[Dataset excerpts]

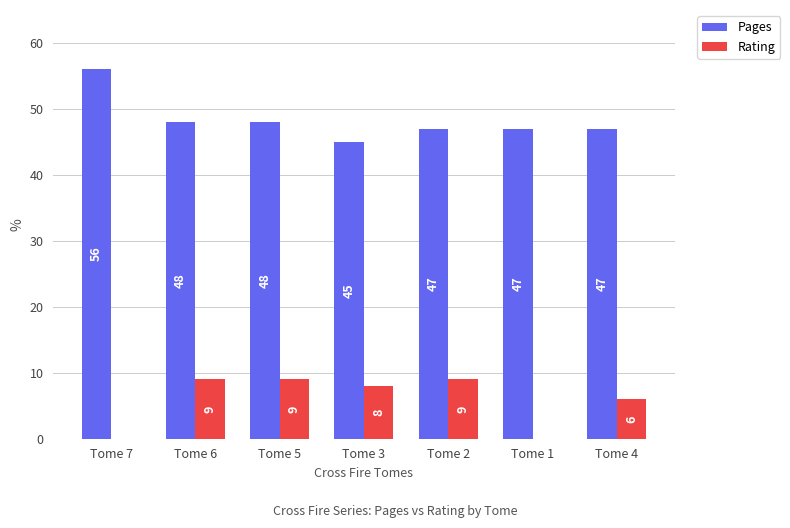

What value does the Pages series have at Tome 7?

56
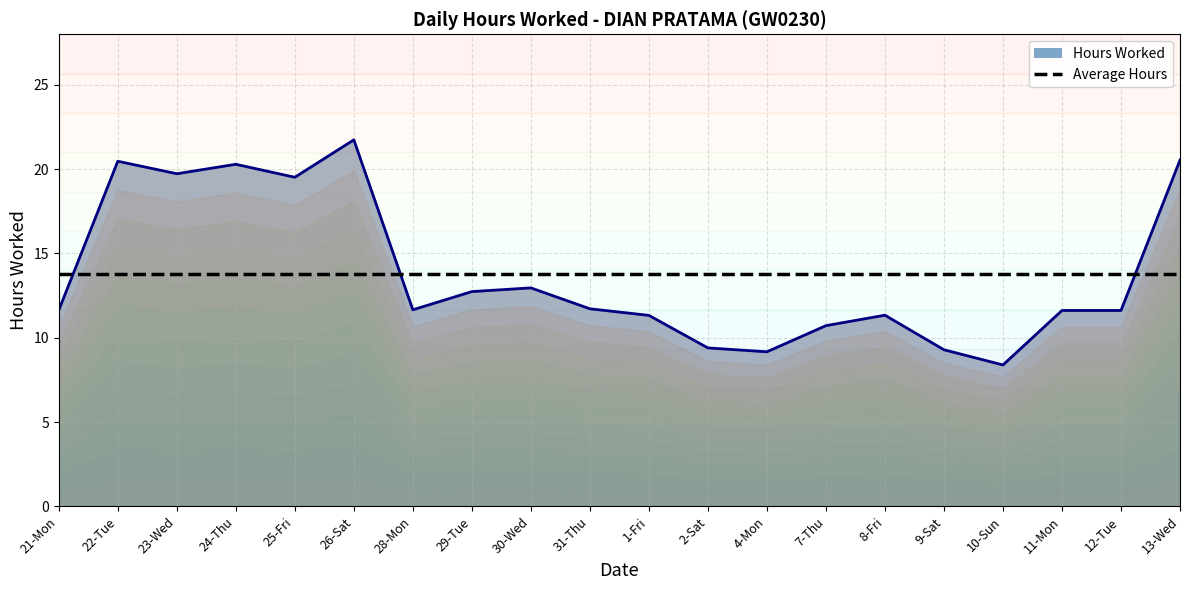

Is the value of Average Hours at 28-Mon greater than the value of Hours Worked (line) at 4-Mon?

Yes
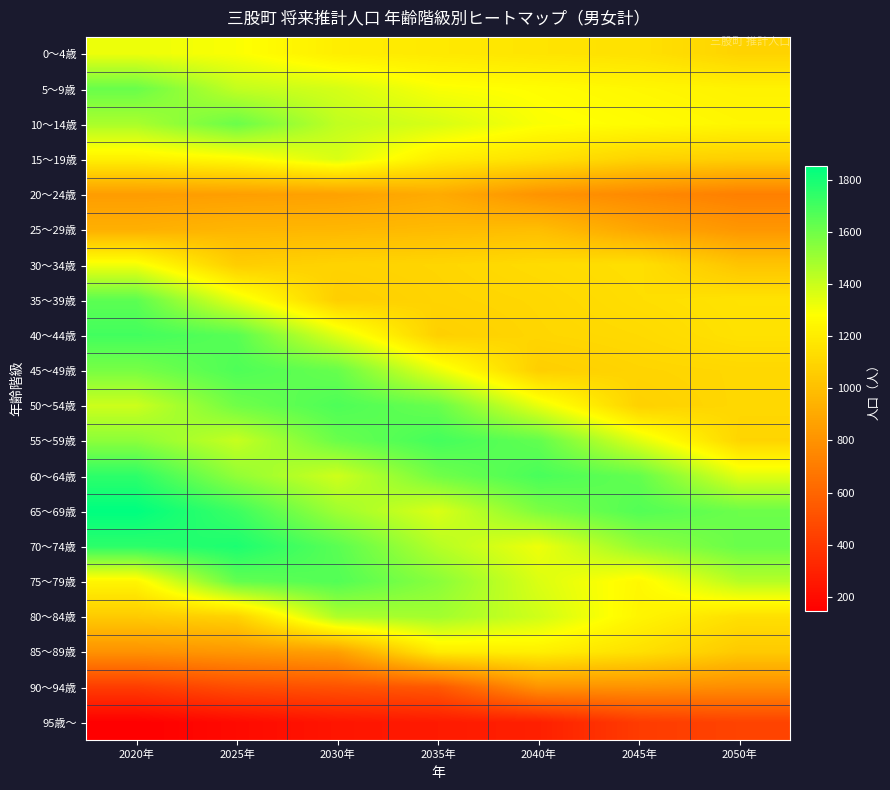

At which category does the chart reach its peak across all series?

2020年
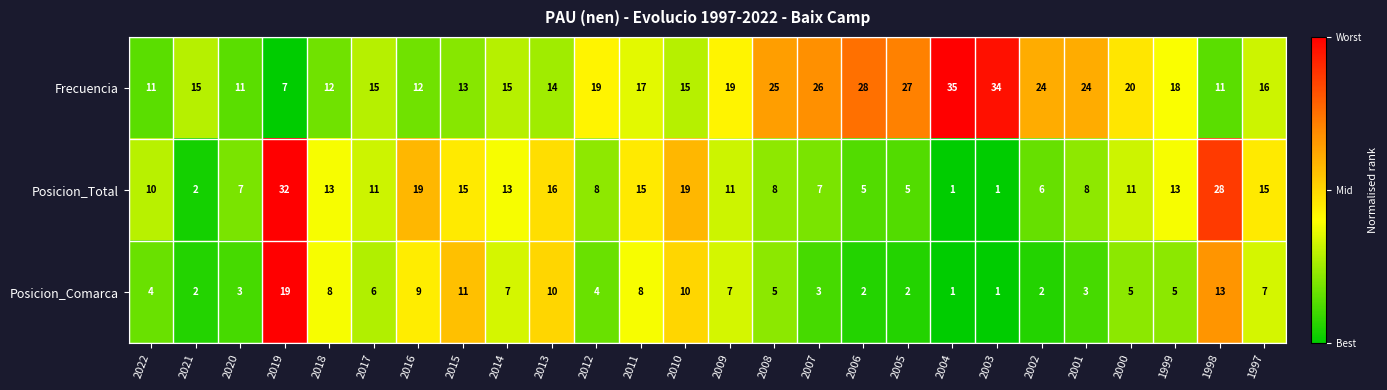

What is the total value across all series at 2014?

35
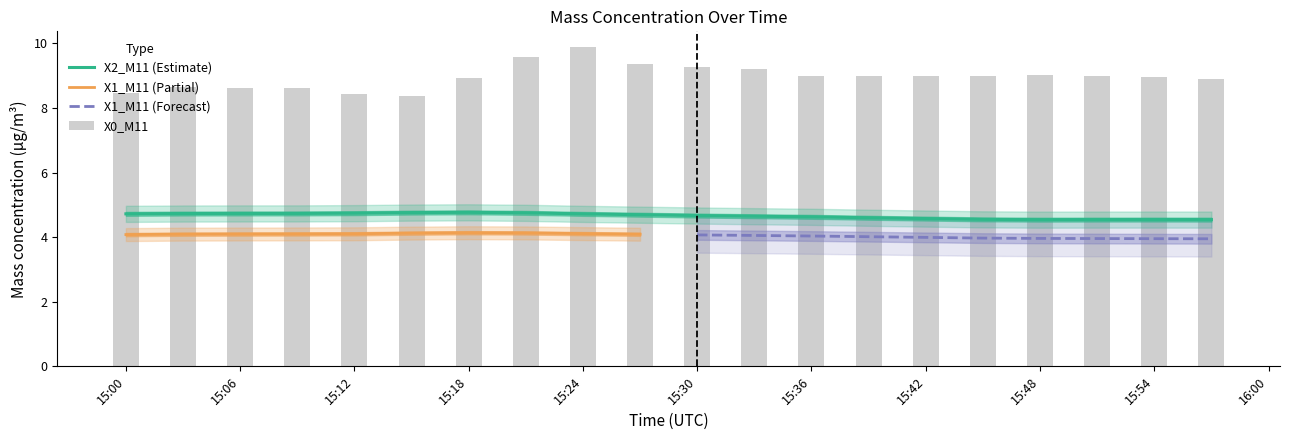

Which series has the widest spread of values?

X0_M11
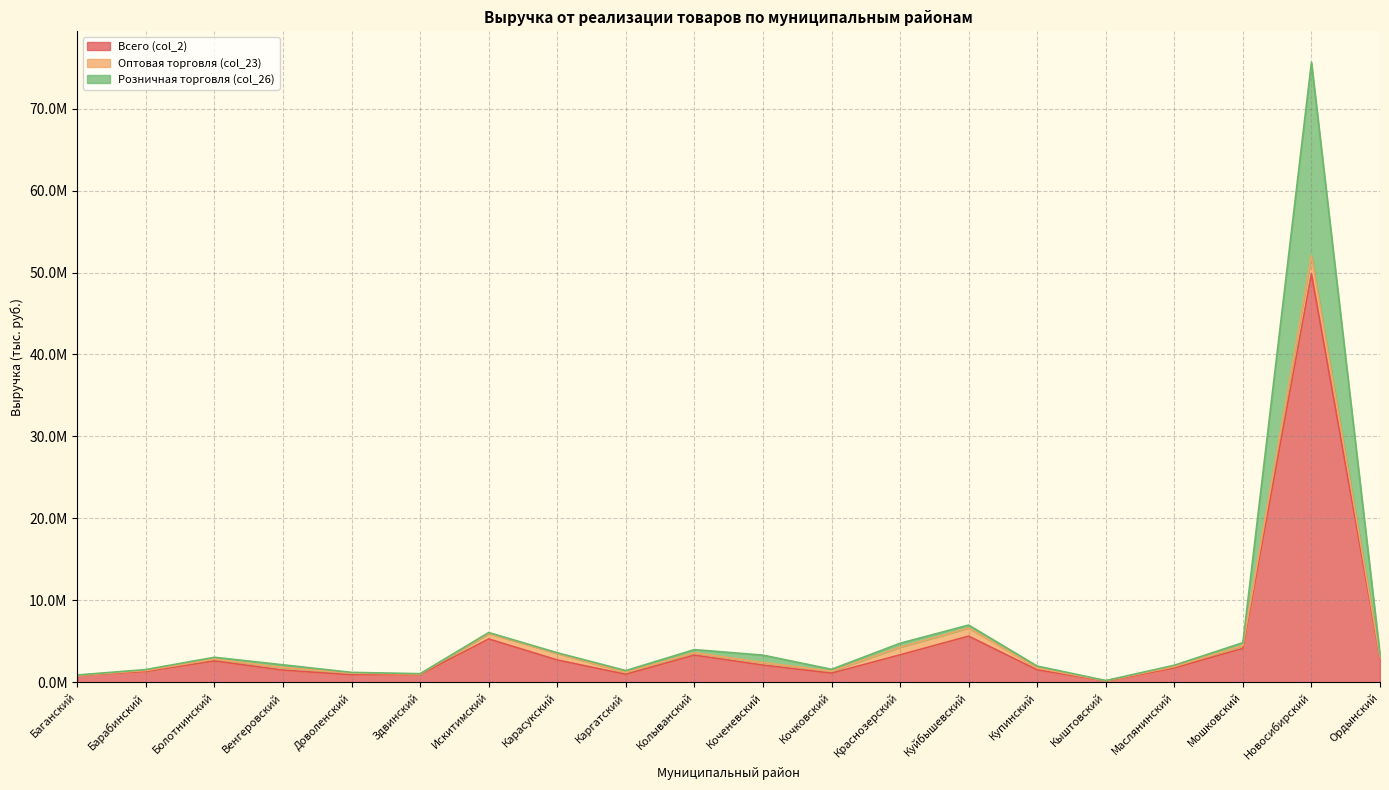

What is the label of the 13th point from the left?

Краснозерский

**WRITTEN TASK:**
Update the lines above by replacing every "series" with "group" and keeping everything else the same. Leave the pictures out of your answer.

**SOLUTION TO THIS TASK:**
What value does the Pages group have at Tome 7?

56

Is the value of Average Hours at 28-Mon greater than the value of Hours Worked (line) at 4-Mon?

Yes

At which category does the chart reach its peak across all group?

2020年

What is the total value across all group at 2014?

35

Which group has the widest spread of values?

X0_M11

What is the label of the 13th point from the left?

Краснозерский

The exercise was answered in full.